• TASK DIRECTIONS
Each record below should appear again exactly as written.

┌─ DATA FOR THIS EXERCISE

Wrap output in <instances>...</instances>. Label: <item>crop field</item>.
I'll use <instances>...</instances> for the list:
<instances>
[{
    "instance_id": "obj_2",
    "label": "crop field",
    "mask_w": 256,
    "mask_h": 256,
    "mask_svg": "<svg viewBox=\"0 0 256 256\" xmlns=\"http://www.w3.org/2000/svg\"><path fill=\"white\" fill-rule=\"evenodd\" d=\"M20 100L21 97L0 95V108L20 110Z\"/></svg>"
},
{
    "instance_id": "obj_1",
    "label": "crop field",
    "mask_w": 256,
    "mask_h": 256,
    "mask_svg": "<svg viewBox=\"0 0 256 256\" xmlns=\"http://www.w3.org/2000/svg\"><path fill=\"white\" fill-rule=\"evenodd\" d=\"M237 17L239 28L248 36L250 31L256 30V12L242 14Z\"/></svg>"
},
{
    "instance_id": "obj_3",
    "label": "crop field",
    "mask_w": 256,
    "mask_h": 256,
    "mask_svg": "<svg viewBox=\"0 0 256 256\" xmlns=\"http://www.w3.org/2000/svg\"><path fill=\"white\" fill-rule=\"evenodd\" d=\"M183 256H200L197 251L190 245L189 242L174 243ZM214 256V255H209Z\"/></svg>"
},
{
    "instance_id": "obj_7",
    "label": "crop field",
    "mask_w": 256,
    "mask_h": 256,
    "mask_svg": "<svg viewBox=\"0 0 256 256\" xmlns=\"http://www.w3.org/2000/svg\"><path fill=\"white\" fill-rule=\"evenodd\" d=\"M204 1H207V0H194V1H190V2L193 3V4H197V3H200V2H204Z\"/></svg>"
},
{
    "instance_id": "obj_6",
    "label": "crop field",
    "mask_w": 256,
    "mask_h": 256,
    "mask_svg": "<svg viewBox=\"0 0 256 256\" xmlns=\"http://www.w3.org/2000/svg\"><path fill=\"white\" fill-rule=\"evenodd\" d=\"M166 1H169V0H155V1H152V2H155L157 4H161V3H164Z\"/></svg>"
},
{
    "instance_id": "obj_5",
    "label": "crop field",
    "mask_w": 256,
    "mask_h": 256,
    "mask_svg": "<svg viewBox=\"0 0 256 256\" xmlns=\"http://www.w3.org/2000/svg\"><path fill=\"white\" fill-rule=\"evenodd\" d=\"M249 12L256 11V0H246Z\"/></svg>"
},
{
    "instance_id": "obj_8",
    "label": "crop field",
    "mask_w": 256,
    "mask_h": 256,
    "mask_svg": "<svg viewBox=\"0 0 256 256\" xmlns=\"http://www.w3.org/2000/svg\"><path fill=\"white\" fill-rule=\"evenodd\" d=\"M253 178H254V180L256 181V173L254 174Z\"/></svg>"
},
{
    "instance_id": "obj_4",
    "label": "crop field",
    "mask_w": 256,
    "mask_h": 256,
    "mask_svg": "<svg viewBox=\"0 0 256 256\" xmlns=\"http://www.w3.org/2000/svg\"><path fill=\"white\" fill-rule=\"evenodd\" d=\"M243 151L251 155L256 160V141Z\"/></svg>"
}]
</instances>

└─

• WRITTEN RESPONSE
Wrap output in <instances>...</instances>. Label: <item>crop field</item>.
I'll use <instances>...</instances> for the list:
<instances>
[{
    "instance_id": "obj_2",
    "label": "crop field",
    "mask_w": 256,
    "mask_h": 256,
    "mask_svg": "<svg viewBox=\"0 0 256 256\" xmlns=\"http://www.w3.org/2000/svg\"><path fill=\"white\" fill-rule=\"evenodd\" d=\"M20 100L21 97L0 95V108L20 110Z\"/></svg>"
},
{
    "instance_id": "obj_1",
    "label": "crop field",
    "mask_w": 256,
    "mask_h": 256,
    "mask_svg": "<svg viewBox=\"0 0 256 256\" xmlns=\"http://www.w3.org/2000/svg\"><path fill=\"white\" fill-rule=\"evenodd\" d=\"M237 17L239 28L248 36L250 31L256 30V12L242 14Z\"/></svg>"
},
{
    "instance_id": "obj_3",
    "label": "crop field",
    "mask_w": 256,
    "mask_h": 256,
    "mask_svg": "<svg viewBox=\"0 0 256 256\" xmlns=\"http://www.w3.org/2000/svg\"><path fill=\"white\" fill-rule=\"evenodd\" d=\"M183 256H200L197 251L190 245L189 242L174 243ZM214 256V255H209Z\"/></svg>"
},
{
    "instance_id": "obj_7",
    "label": "crop field",
    "mask_w": 256,
    "mask_h": 256,
    "mask_svg": "<svg viewBox=\"0 0 256 256\" xmlns=\"http://www.w3.org/2000/svg\"><path fill=\"white\" fill-rule=\"evenodd\" d=\"M204 1H207V0H194V1H190V2L193 3V4H197V3H200V2H204Z\"/></svg>"
},
{
    "instance_id": "obj_6",
    "label": "crop field",
    "mask_w": 256,
    "mask_h": 256,
    "mask_svg": "<svg viewBox=\"0 0 256 256\" xmlns=\"http://www.w3.org/2000/svg\"><path fill=\"white\" fill-rule=\"evenodd\" d=\"M166 1H169V0H155V1H152V2H155L157 4H161V3H164Z\"/></svg>"
},
{
    "instance_id": "obj_5",
    "label": "crop field",
    "mask_w": 256,
    "mask_h": 256,
    "mask_svg": "<svg viewBox=\"0 0 256 256\" xmlns=\"http://www.w3.org/2000/svg\"><path fill=\"white\" fill-rule=\"evenodd\" d=\"M249 12L256 11V0H246Z\"/></svg>"
},
{
    "instance_id": "obj_8",
    "label": "crop field",
    "mask_w": 256,
    "mask_h": 256,
    "mask_svg": "<svg viewBox=\"0 0 256 256\" xmlns=\"http://www.w3.org/2000/svg\"><path fill=\"white\" fill-rule=\"evenodd\" d=\"M253 178H254V180L256 181V173L254 174Z\"/></svg>"
},
{
    "instance_id": "obj_4",
    "label": "crop field",
    "mask_w": 256,
    "mask_h": 256,
    "mask_svg": "<svg viewBox=\"0 0 256 256\" xmlns=\"http://www.w3.org/2000/svg\"><path fill=\"white\" fill-rule=\"evenodd\" d=\"M243 151L251 155L256 160V141Z\"/></svg>"
}]
</instances>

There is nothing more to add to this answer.